Three edge connectors provide access to the microprocessor pins and the user input-output (I /O) area, and connect to external power sources and peripheral devices. The kit comes with a 2-MHz crystal which, for the 16- and 24-clock-period instructions, calculates to 8-µs or 12-µs execution times. A 6.4-MHz oscillator reduces these values to 2.5 and 3.75 µs.

A 512-byte ROM is assigned address space from 8000 to 81FF and permanently stores the UT4 monitor program. A 32-word RAM starting at 8C00 is used by the utility program to store register contents. Two supplied RAM IC's fit into the first two locations in the 4K memory area for an initial 256-word user programming space.

System operation is controlled by three pushbuttons and a toggle switch. The RESET pushbutton intializes the CPU and control logic: RUN U (Run Utility) gives control to the ROM monitor program by starting execution at 8000. The RUN P (Run Program) pushbutton starts program execution at 0000, where the first user's program instruction is usually entered. The CONTINUOUS/STEP toggle switch lets the user choose between the normal clocked mode or single-cycle operation, where individual program steps can be dissected down to 2 machine or 3 machine cycles-per-instruction.

A series of 29 LED's display the status of the 16-bit memory address bus, the 8-bit data bus, the SO and SI processor state codes, the CLEAR and WAIT control signals, and the processor's Q flip-flop. Bidirectional communications to a data terminal are provided by interface circuits that use the Q flip-flop for output and the EF4 flag to input the serial data. Detailed instructions show how to hook up to current loop terminals such as Teletypes, and to EIA RS232C interfaces such as Texas Instruments' Silent 700 terminal. Parallel 8 -bit input and output ports are included in the kit.

External power supplies are required - of 5 volts at 600 mA, or 10 volts at 200 mA with a separate 5-volt 400-mA supply for the LED's.

Kit assembly was pleasantly uneventful with the help of a high-quality, double-sided PC board with plated-through holes. Close PC runs are necessity on microcomputer boards, and careful soldering and inspection techniques are a must. Sockets are provided for the microprocessor and utility ROM IC's, but, as always, I recommend using additional sockets or Molex pins to mount some or all of the remaining 22 circuits.

The checkout procedures consists of measuring the resistance of the supply input leads, and loading and executing a four-instruction program that sets and resets flip-flop Q.

RCA 18S020 Figure 1

Figure 1 demonstrates the writing of data to memory, the reading of data from memory, and starting programs. The UT4 program recognizes three commands corresponding to each of these functions.

After pressing the RESET and RUN U push-buttons, type either a carriage return or a line feed depending on whether your terminal is connected for full-duplex or half-duplex operation. Full-duplex operation requires the computer to echo back characters typed on the keyboard to the printer, since the two terminal functions are completely isolated. Based on the first character typed, the utility program sets up to echo or not, and calculates the bit timing necessary to talk and listen to the terminal.

Figure 1 shows how the three-command repertoire works. First, you enter a program either from the keyboard or from punched paper or magnetic tape. The command !M is the write-memory command, which is immediately followed by the address where the input should be entered - in this case, 0 or 0000. The space after the 0 separates the address from the data. Next, the program instructions or data are entered in hexadecimal format, with each two characters accounting for a single memory word. In hexadecimal or base 16 format, additional symbols are needed for numbers between 10 to 15. Letters from A through F are used to represent 10 through 15 with a single symbol.

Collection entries
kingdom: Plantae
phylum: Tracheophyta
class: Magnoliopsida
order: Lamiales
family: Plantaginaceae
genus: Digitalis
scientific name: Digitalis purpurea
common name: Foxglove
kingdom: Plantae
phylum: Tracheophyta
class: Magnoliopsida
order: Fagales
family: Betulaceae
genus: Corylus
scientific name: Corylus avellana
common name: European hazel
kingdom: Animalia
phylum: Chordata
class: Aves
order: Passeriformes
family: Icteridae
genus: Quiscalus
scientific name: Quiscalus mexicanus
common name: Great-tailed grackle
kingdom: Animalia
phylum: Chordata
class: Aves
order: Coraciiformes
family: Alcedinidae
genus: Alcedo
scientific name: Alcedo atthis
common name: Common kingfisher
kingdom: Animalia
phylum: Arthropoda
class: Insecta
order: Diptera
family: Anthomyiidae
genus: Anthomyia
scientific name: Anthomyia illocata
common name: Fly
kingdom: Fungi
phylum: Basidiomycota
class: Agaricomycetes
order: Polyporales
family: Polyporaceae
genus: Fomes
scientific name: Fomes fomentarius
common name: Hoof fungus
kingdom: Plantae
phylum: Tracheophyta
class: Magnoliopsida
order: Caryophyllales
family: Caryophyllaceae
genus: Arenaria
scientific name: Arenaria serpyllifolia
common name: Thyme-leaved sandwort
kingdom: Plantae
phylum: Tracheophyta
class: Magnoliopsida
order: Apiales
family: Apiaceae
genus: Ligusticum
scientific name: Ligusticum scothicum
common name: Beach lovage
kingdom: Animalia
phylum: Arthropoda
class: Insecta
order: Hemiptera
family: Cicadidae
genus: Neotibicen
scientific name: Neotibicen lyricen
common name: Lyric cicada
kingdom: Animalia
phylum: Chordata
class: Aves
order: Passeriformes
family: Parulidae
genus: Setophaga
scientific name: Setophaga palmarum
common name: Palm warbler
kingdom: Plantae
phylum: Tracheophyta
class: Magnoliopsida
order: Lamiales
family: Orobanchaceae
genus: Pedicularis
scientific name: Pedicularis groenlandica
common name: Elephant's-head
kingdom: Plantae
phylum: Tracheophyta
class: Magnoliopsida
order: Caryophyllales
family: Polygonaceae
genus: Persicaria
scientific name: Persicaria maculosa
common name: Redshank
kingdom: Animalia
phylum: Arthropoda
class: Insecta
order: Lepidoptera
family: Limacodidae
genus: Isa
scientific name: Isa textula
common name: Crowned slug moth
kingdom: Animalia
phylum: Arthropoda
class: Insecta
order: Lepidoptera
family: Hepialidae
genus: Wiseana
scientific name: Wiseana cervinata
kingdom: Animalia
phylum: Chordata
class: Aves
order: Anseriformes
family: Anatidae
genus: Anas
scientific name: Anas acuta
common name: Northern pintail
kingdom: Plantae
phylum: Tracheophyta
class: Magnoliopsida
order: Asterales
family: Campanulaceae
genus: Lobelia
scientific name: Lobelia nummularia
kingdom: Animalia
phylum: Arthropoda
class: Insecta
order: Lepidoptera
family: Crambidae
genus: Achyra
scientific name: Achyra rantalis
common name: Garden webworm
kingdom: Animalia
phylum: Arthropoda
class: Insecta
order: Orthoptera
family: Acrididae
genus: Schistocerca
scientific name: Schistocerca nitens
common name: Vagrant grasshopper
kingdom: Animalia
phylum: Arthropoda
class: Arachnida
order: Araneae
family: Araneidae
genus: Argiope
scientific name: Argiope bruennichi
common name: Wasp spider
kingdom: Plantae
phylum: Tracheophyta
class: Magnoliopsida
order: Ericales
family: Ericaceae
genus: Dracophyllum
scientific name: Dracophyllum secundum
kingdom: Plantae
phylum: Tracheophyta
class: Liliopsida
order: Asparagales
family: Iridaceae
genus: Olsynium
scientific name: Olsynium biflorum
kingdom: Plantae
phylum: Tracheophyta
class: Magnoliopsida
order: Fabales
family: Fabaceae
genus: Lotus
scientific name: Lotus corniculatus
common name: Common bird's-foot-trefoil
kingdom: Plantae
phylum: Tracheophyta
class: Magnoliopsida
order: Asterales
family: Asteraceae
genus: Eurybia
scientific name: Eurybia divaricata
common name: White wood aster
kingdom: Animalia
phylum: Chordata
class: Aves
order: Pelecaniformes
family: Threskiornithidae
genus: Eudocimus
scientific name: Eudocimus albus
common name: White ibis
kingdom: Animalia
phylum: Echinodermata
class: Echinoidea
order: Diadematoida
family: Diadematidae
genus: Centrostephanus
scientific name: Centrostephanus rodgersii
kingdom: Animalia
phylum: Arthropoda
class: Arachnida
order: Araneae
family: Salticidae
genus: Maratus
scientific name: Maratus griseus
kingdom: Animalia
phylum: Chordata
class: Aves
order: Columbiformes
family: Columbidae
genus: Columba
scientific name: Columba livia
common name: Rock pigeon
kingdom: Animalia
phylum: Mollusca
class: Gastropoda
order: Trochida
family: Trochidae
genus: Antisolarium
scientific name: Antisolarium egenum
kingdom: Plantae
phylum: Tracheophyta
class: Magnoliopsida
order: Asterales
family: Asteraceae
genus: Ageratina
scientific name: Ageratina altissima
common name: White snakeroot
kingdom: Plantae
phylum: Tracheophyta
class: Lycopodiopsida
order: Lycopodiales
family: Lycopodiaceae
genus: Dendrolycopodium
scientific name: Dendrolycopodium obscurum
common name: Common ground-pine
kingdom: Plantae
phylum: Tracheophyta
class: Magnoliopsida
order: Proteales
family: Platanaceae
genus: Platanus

- WHAT YOU NEED TO DO -
1. According to the article, what address range is assigned to the 512-byte ROM?
2. Reproduce the stretch of the article from "A series of" through "in the kit.", swapping "LED's" for "indicator lamps".

- RESPONSES TO THE TASKS -
1. 8000 to 81FF.

2.
A series of 29 indicator lamps display the status of the 16-bit memory address bus, the 8-bit data bus, the SO and SI processor state codes, the CLEAR and WAIT control signals, and the processor's Q flip-flop. Bidirectional communications to a data terminal are provided by interface circuits that use the Q flip-flop for output and the EF4 flag to input the serial data. Detailed instructions show how to hook up to current loop terminals such as Teletypes, and to EIA RS232C interfaces such as Texas Instruments' Silent 700 terminal. Parallel 8 -bit input and output ports are included in the kit.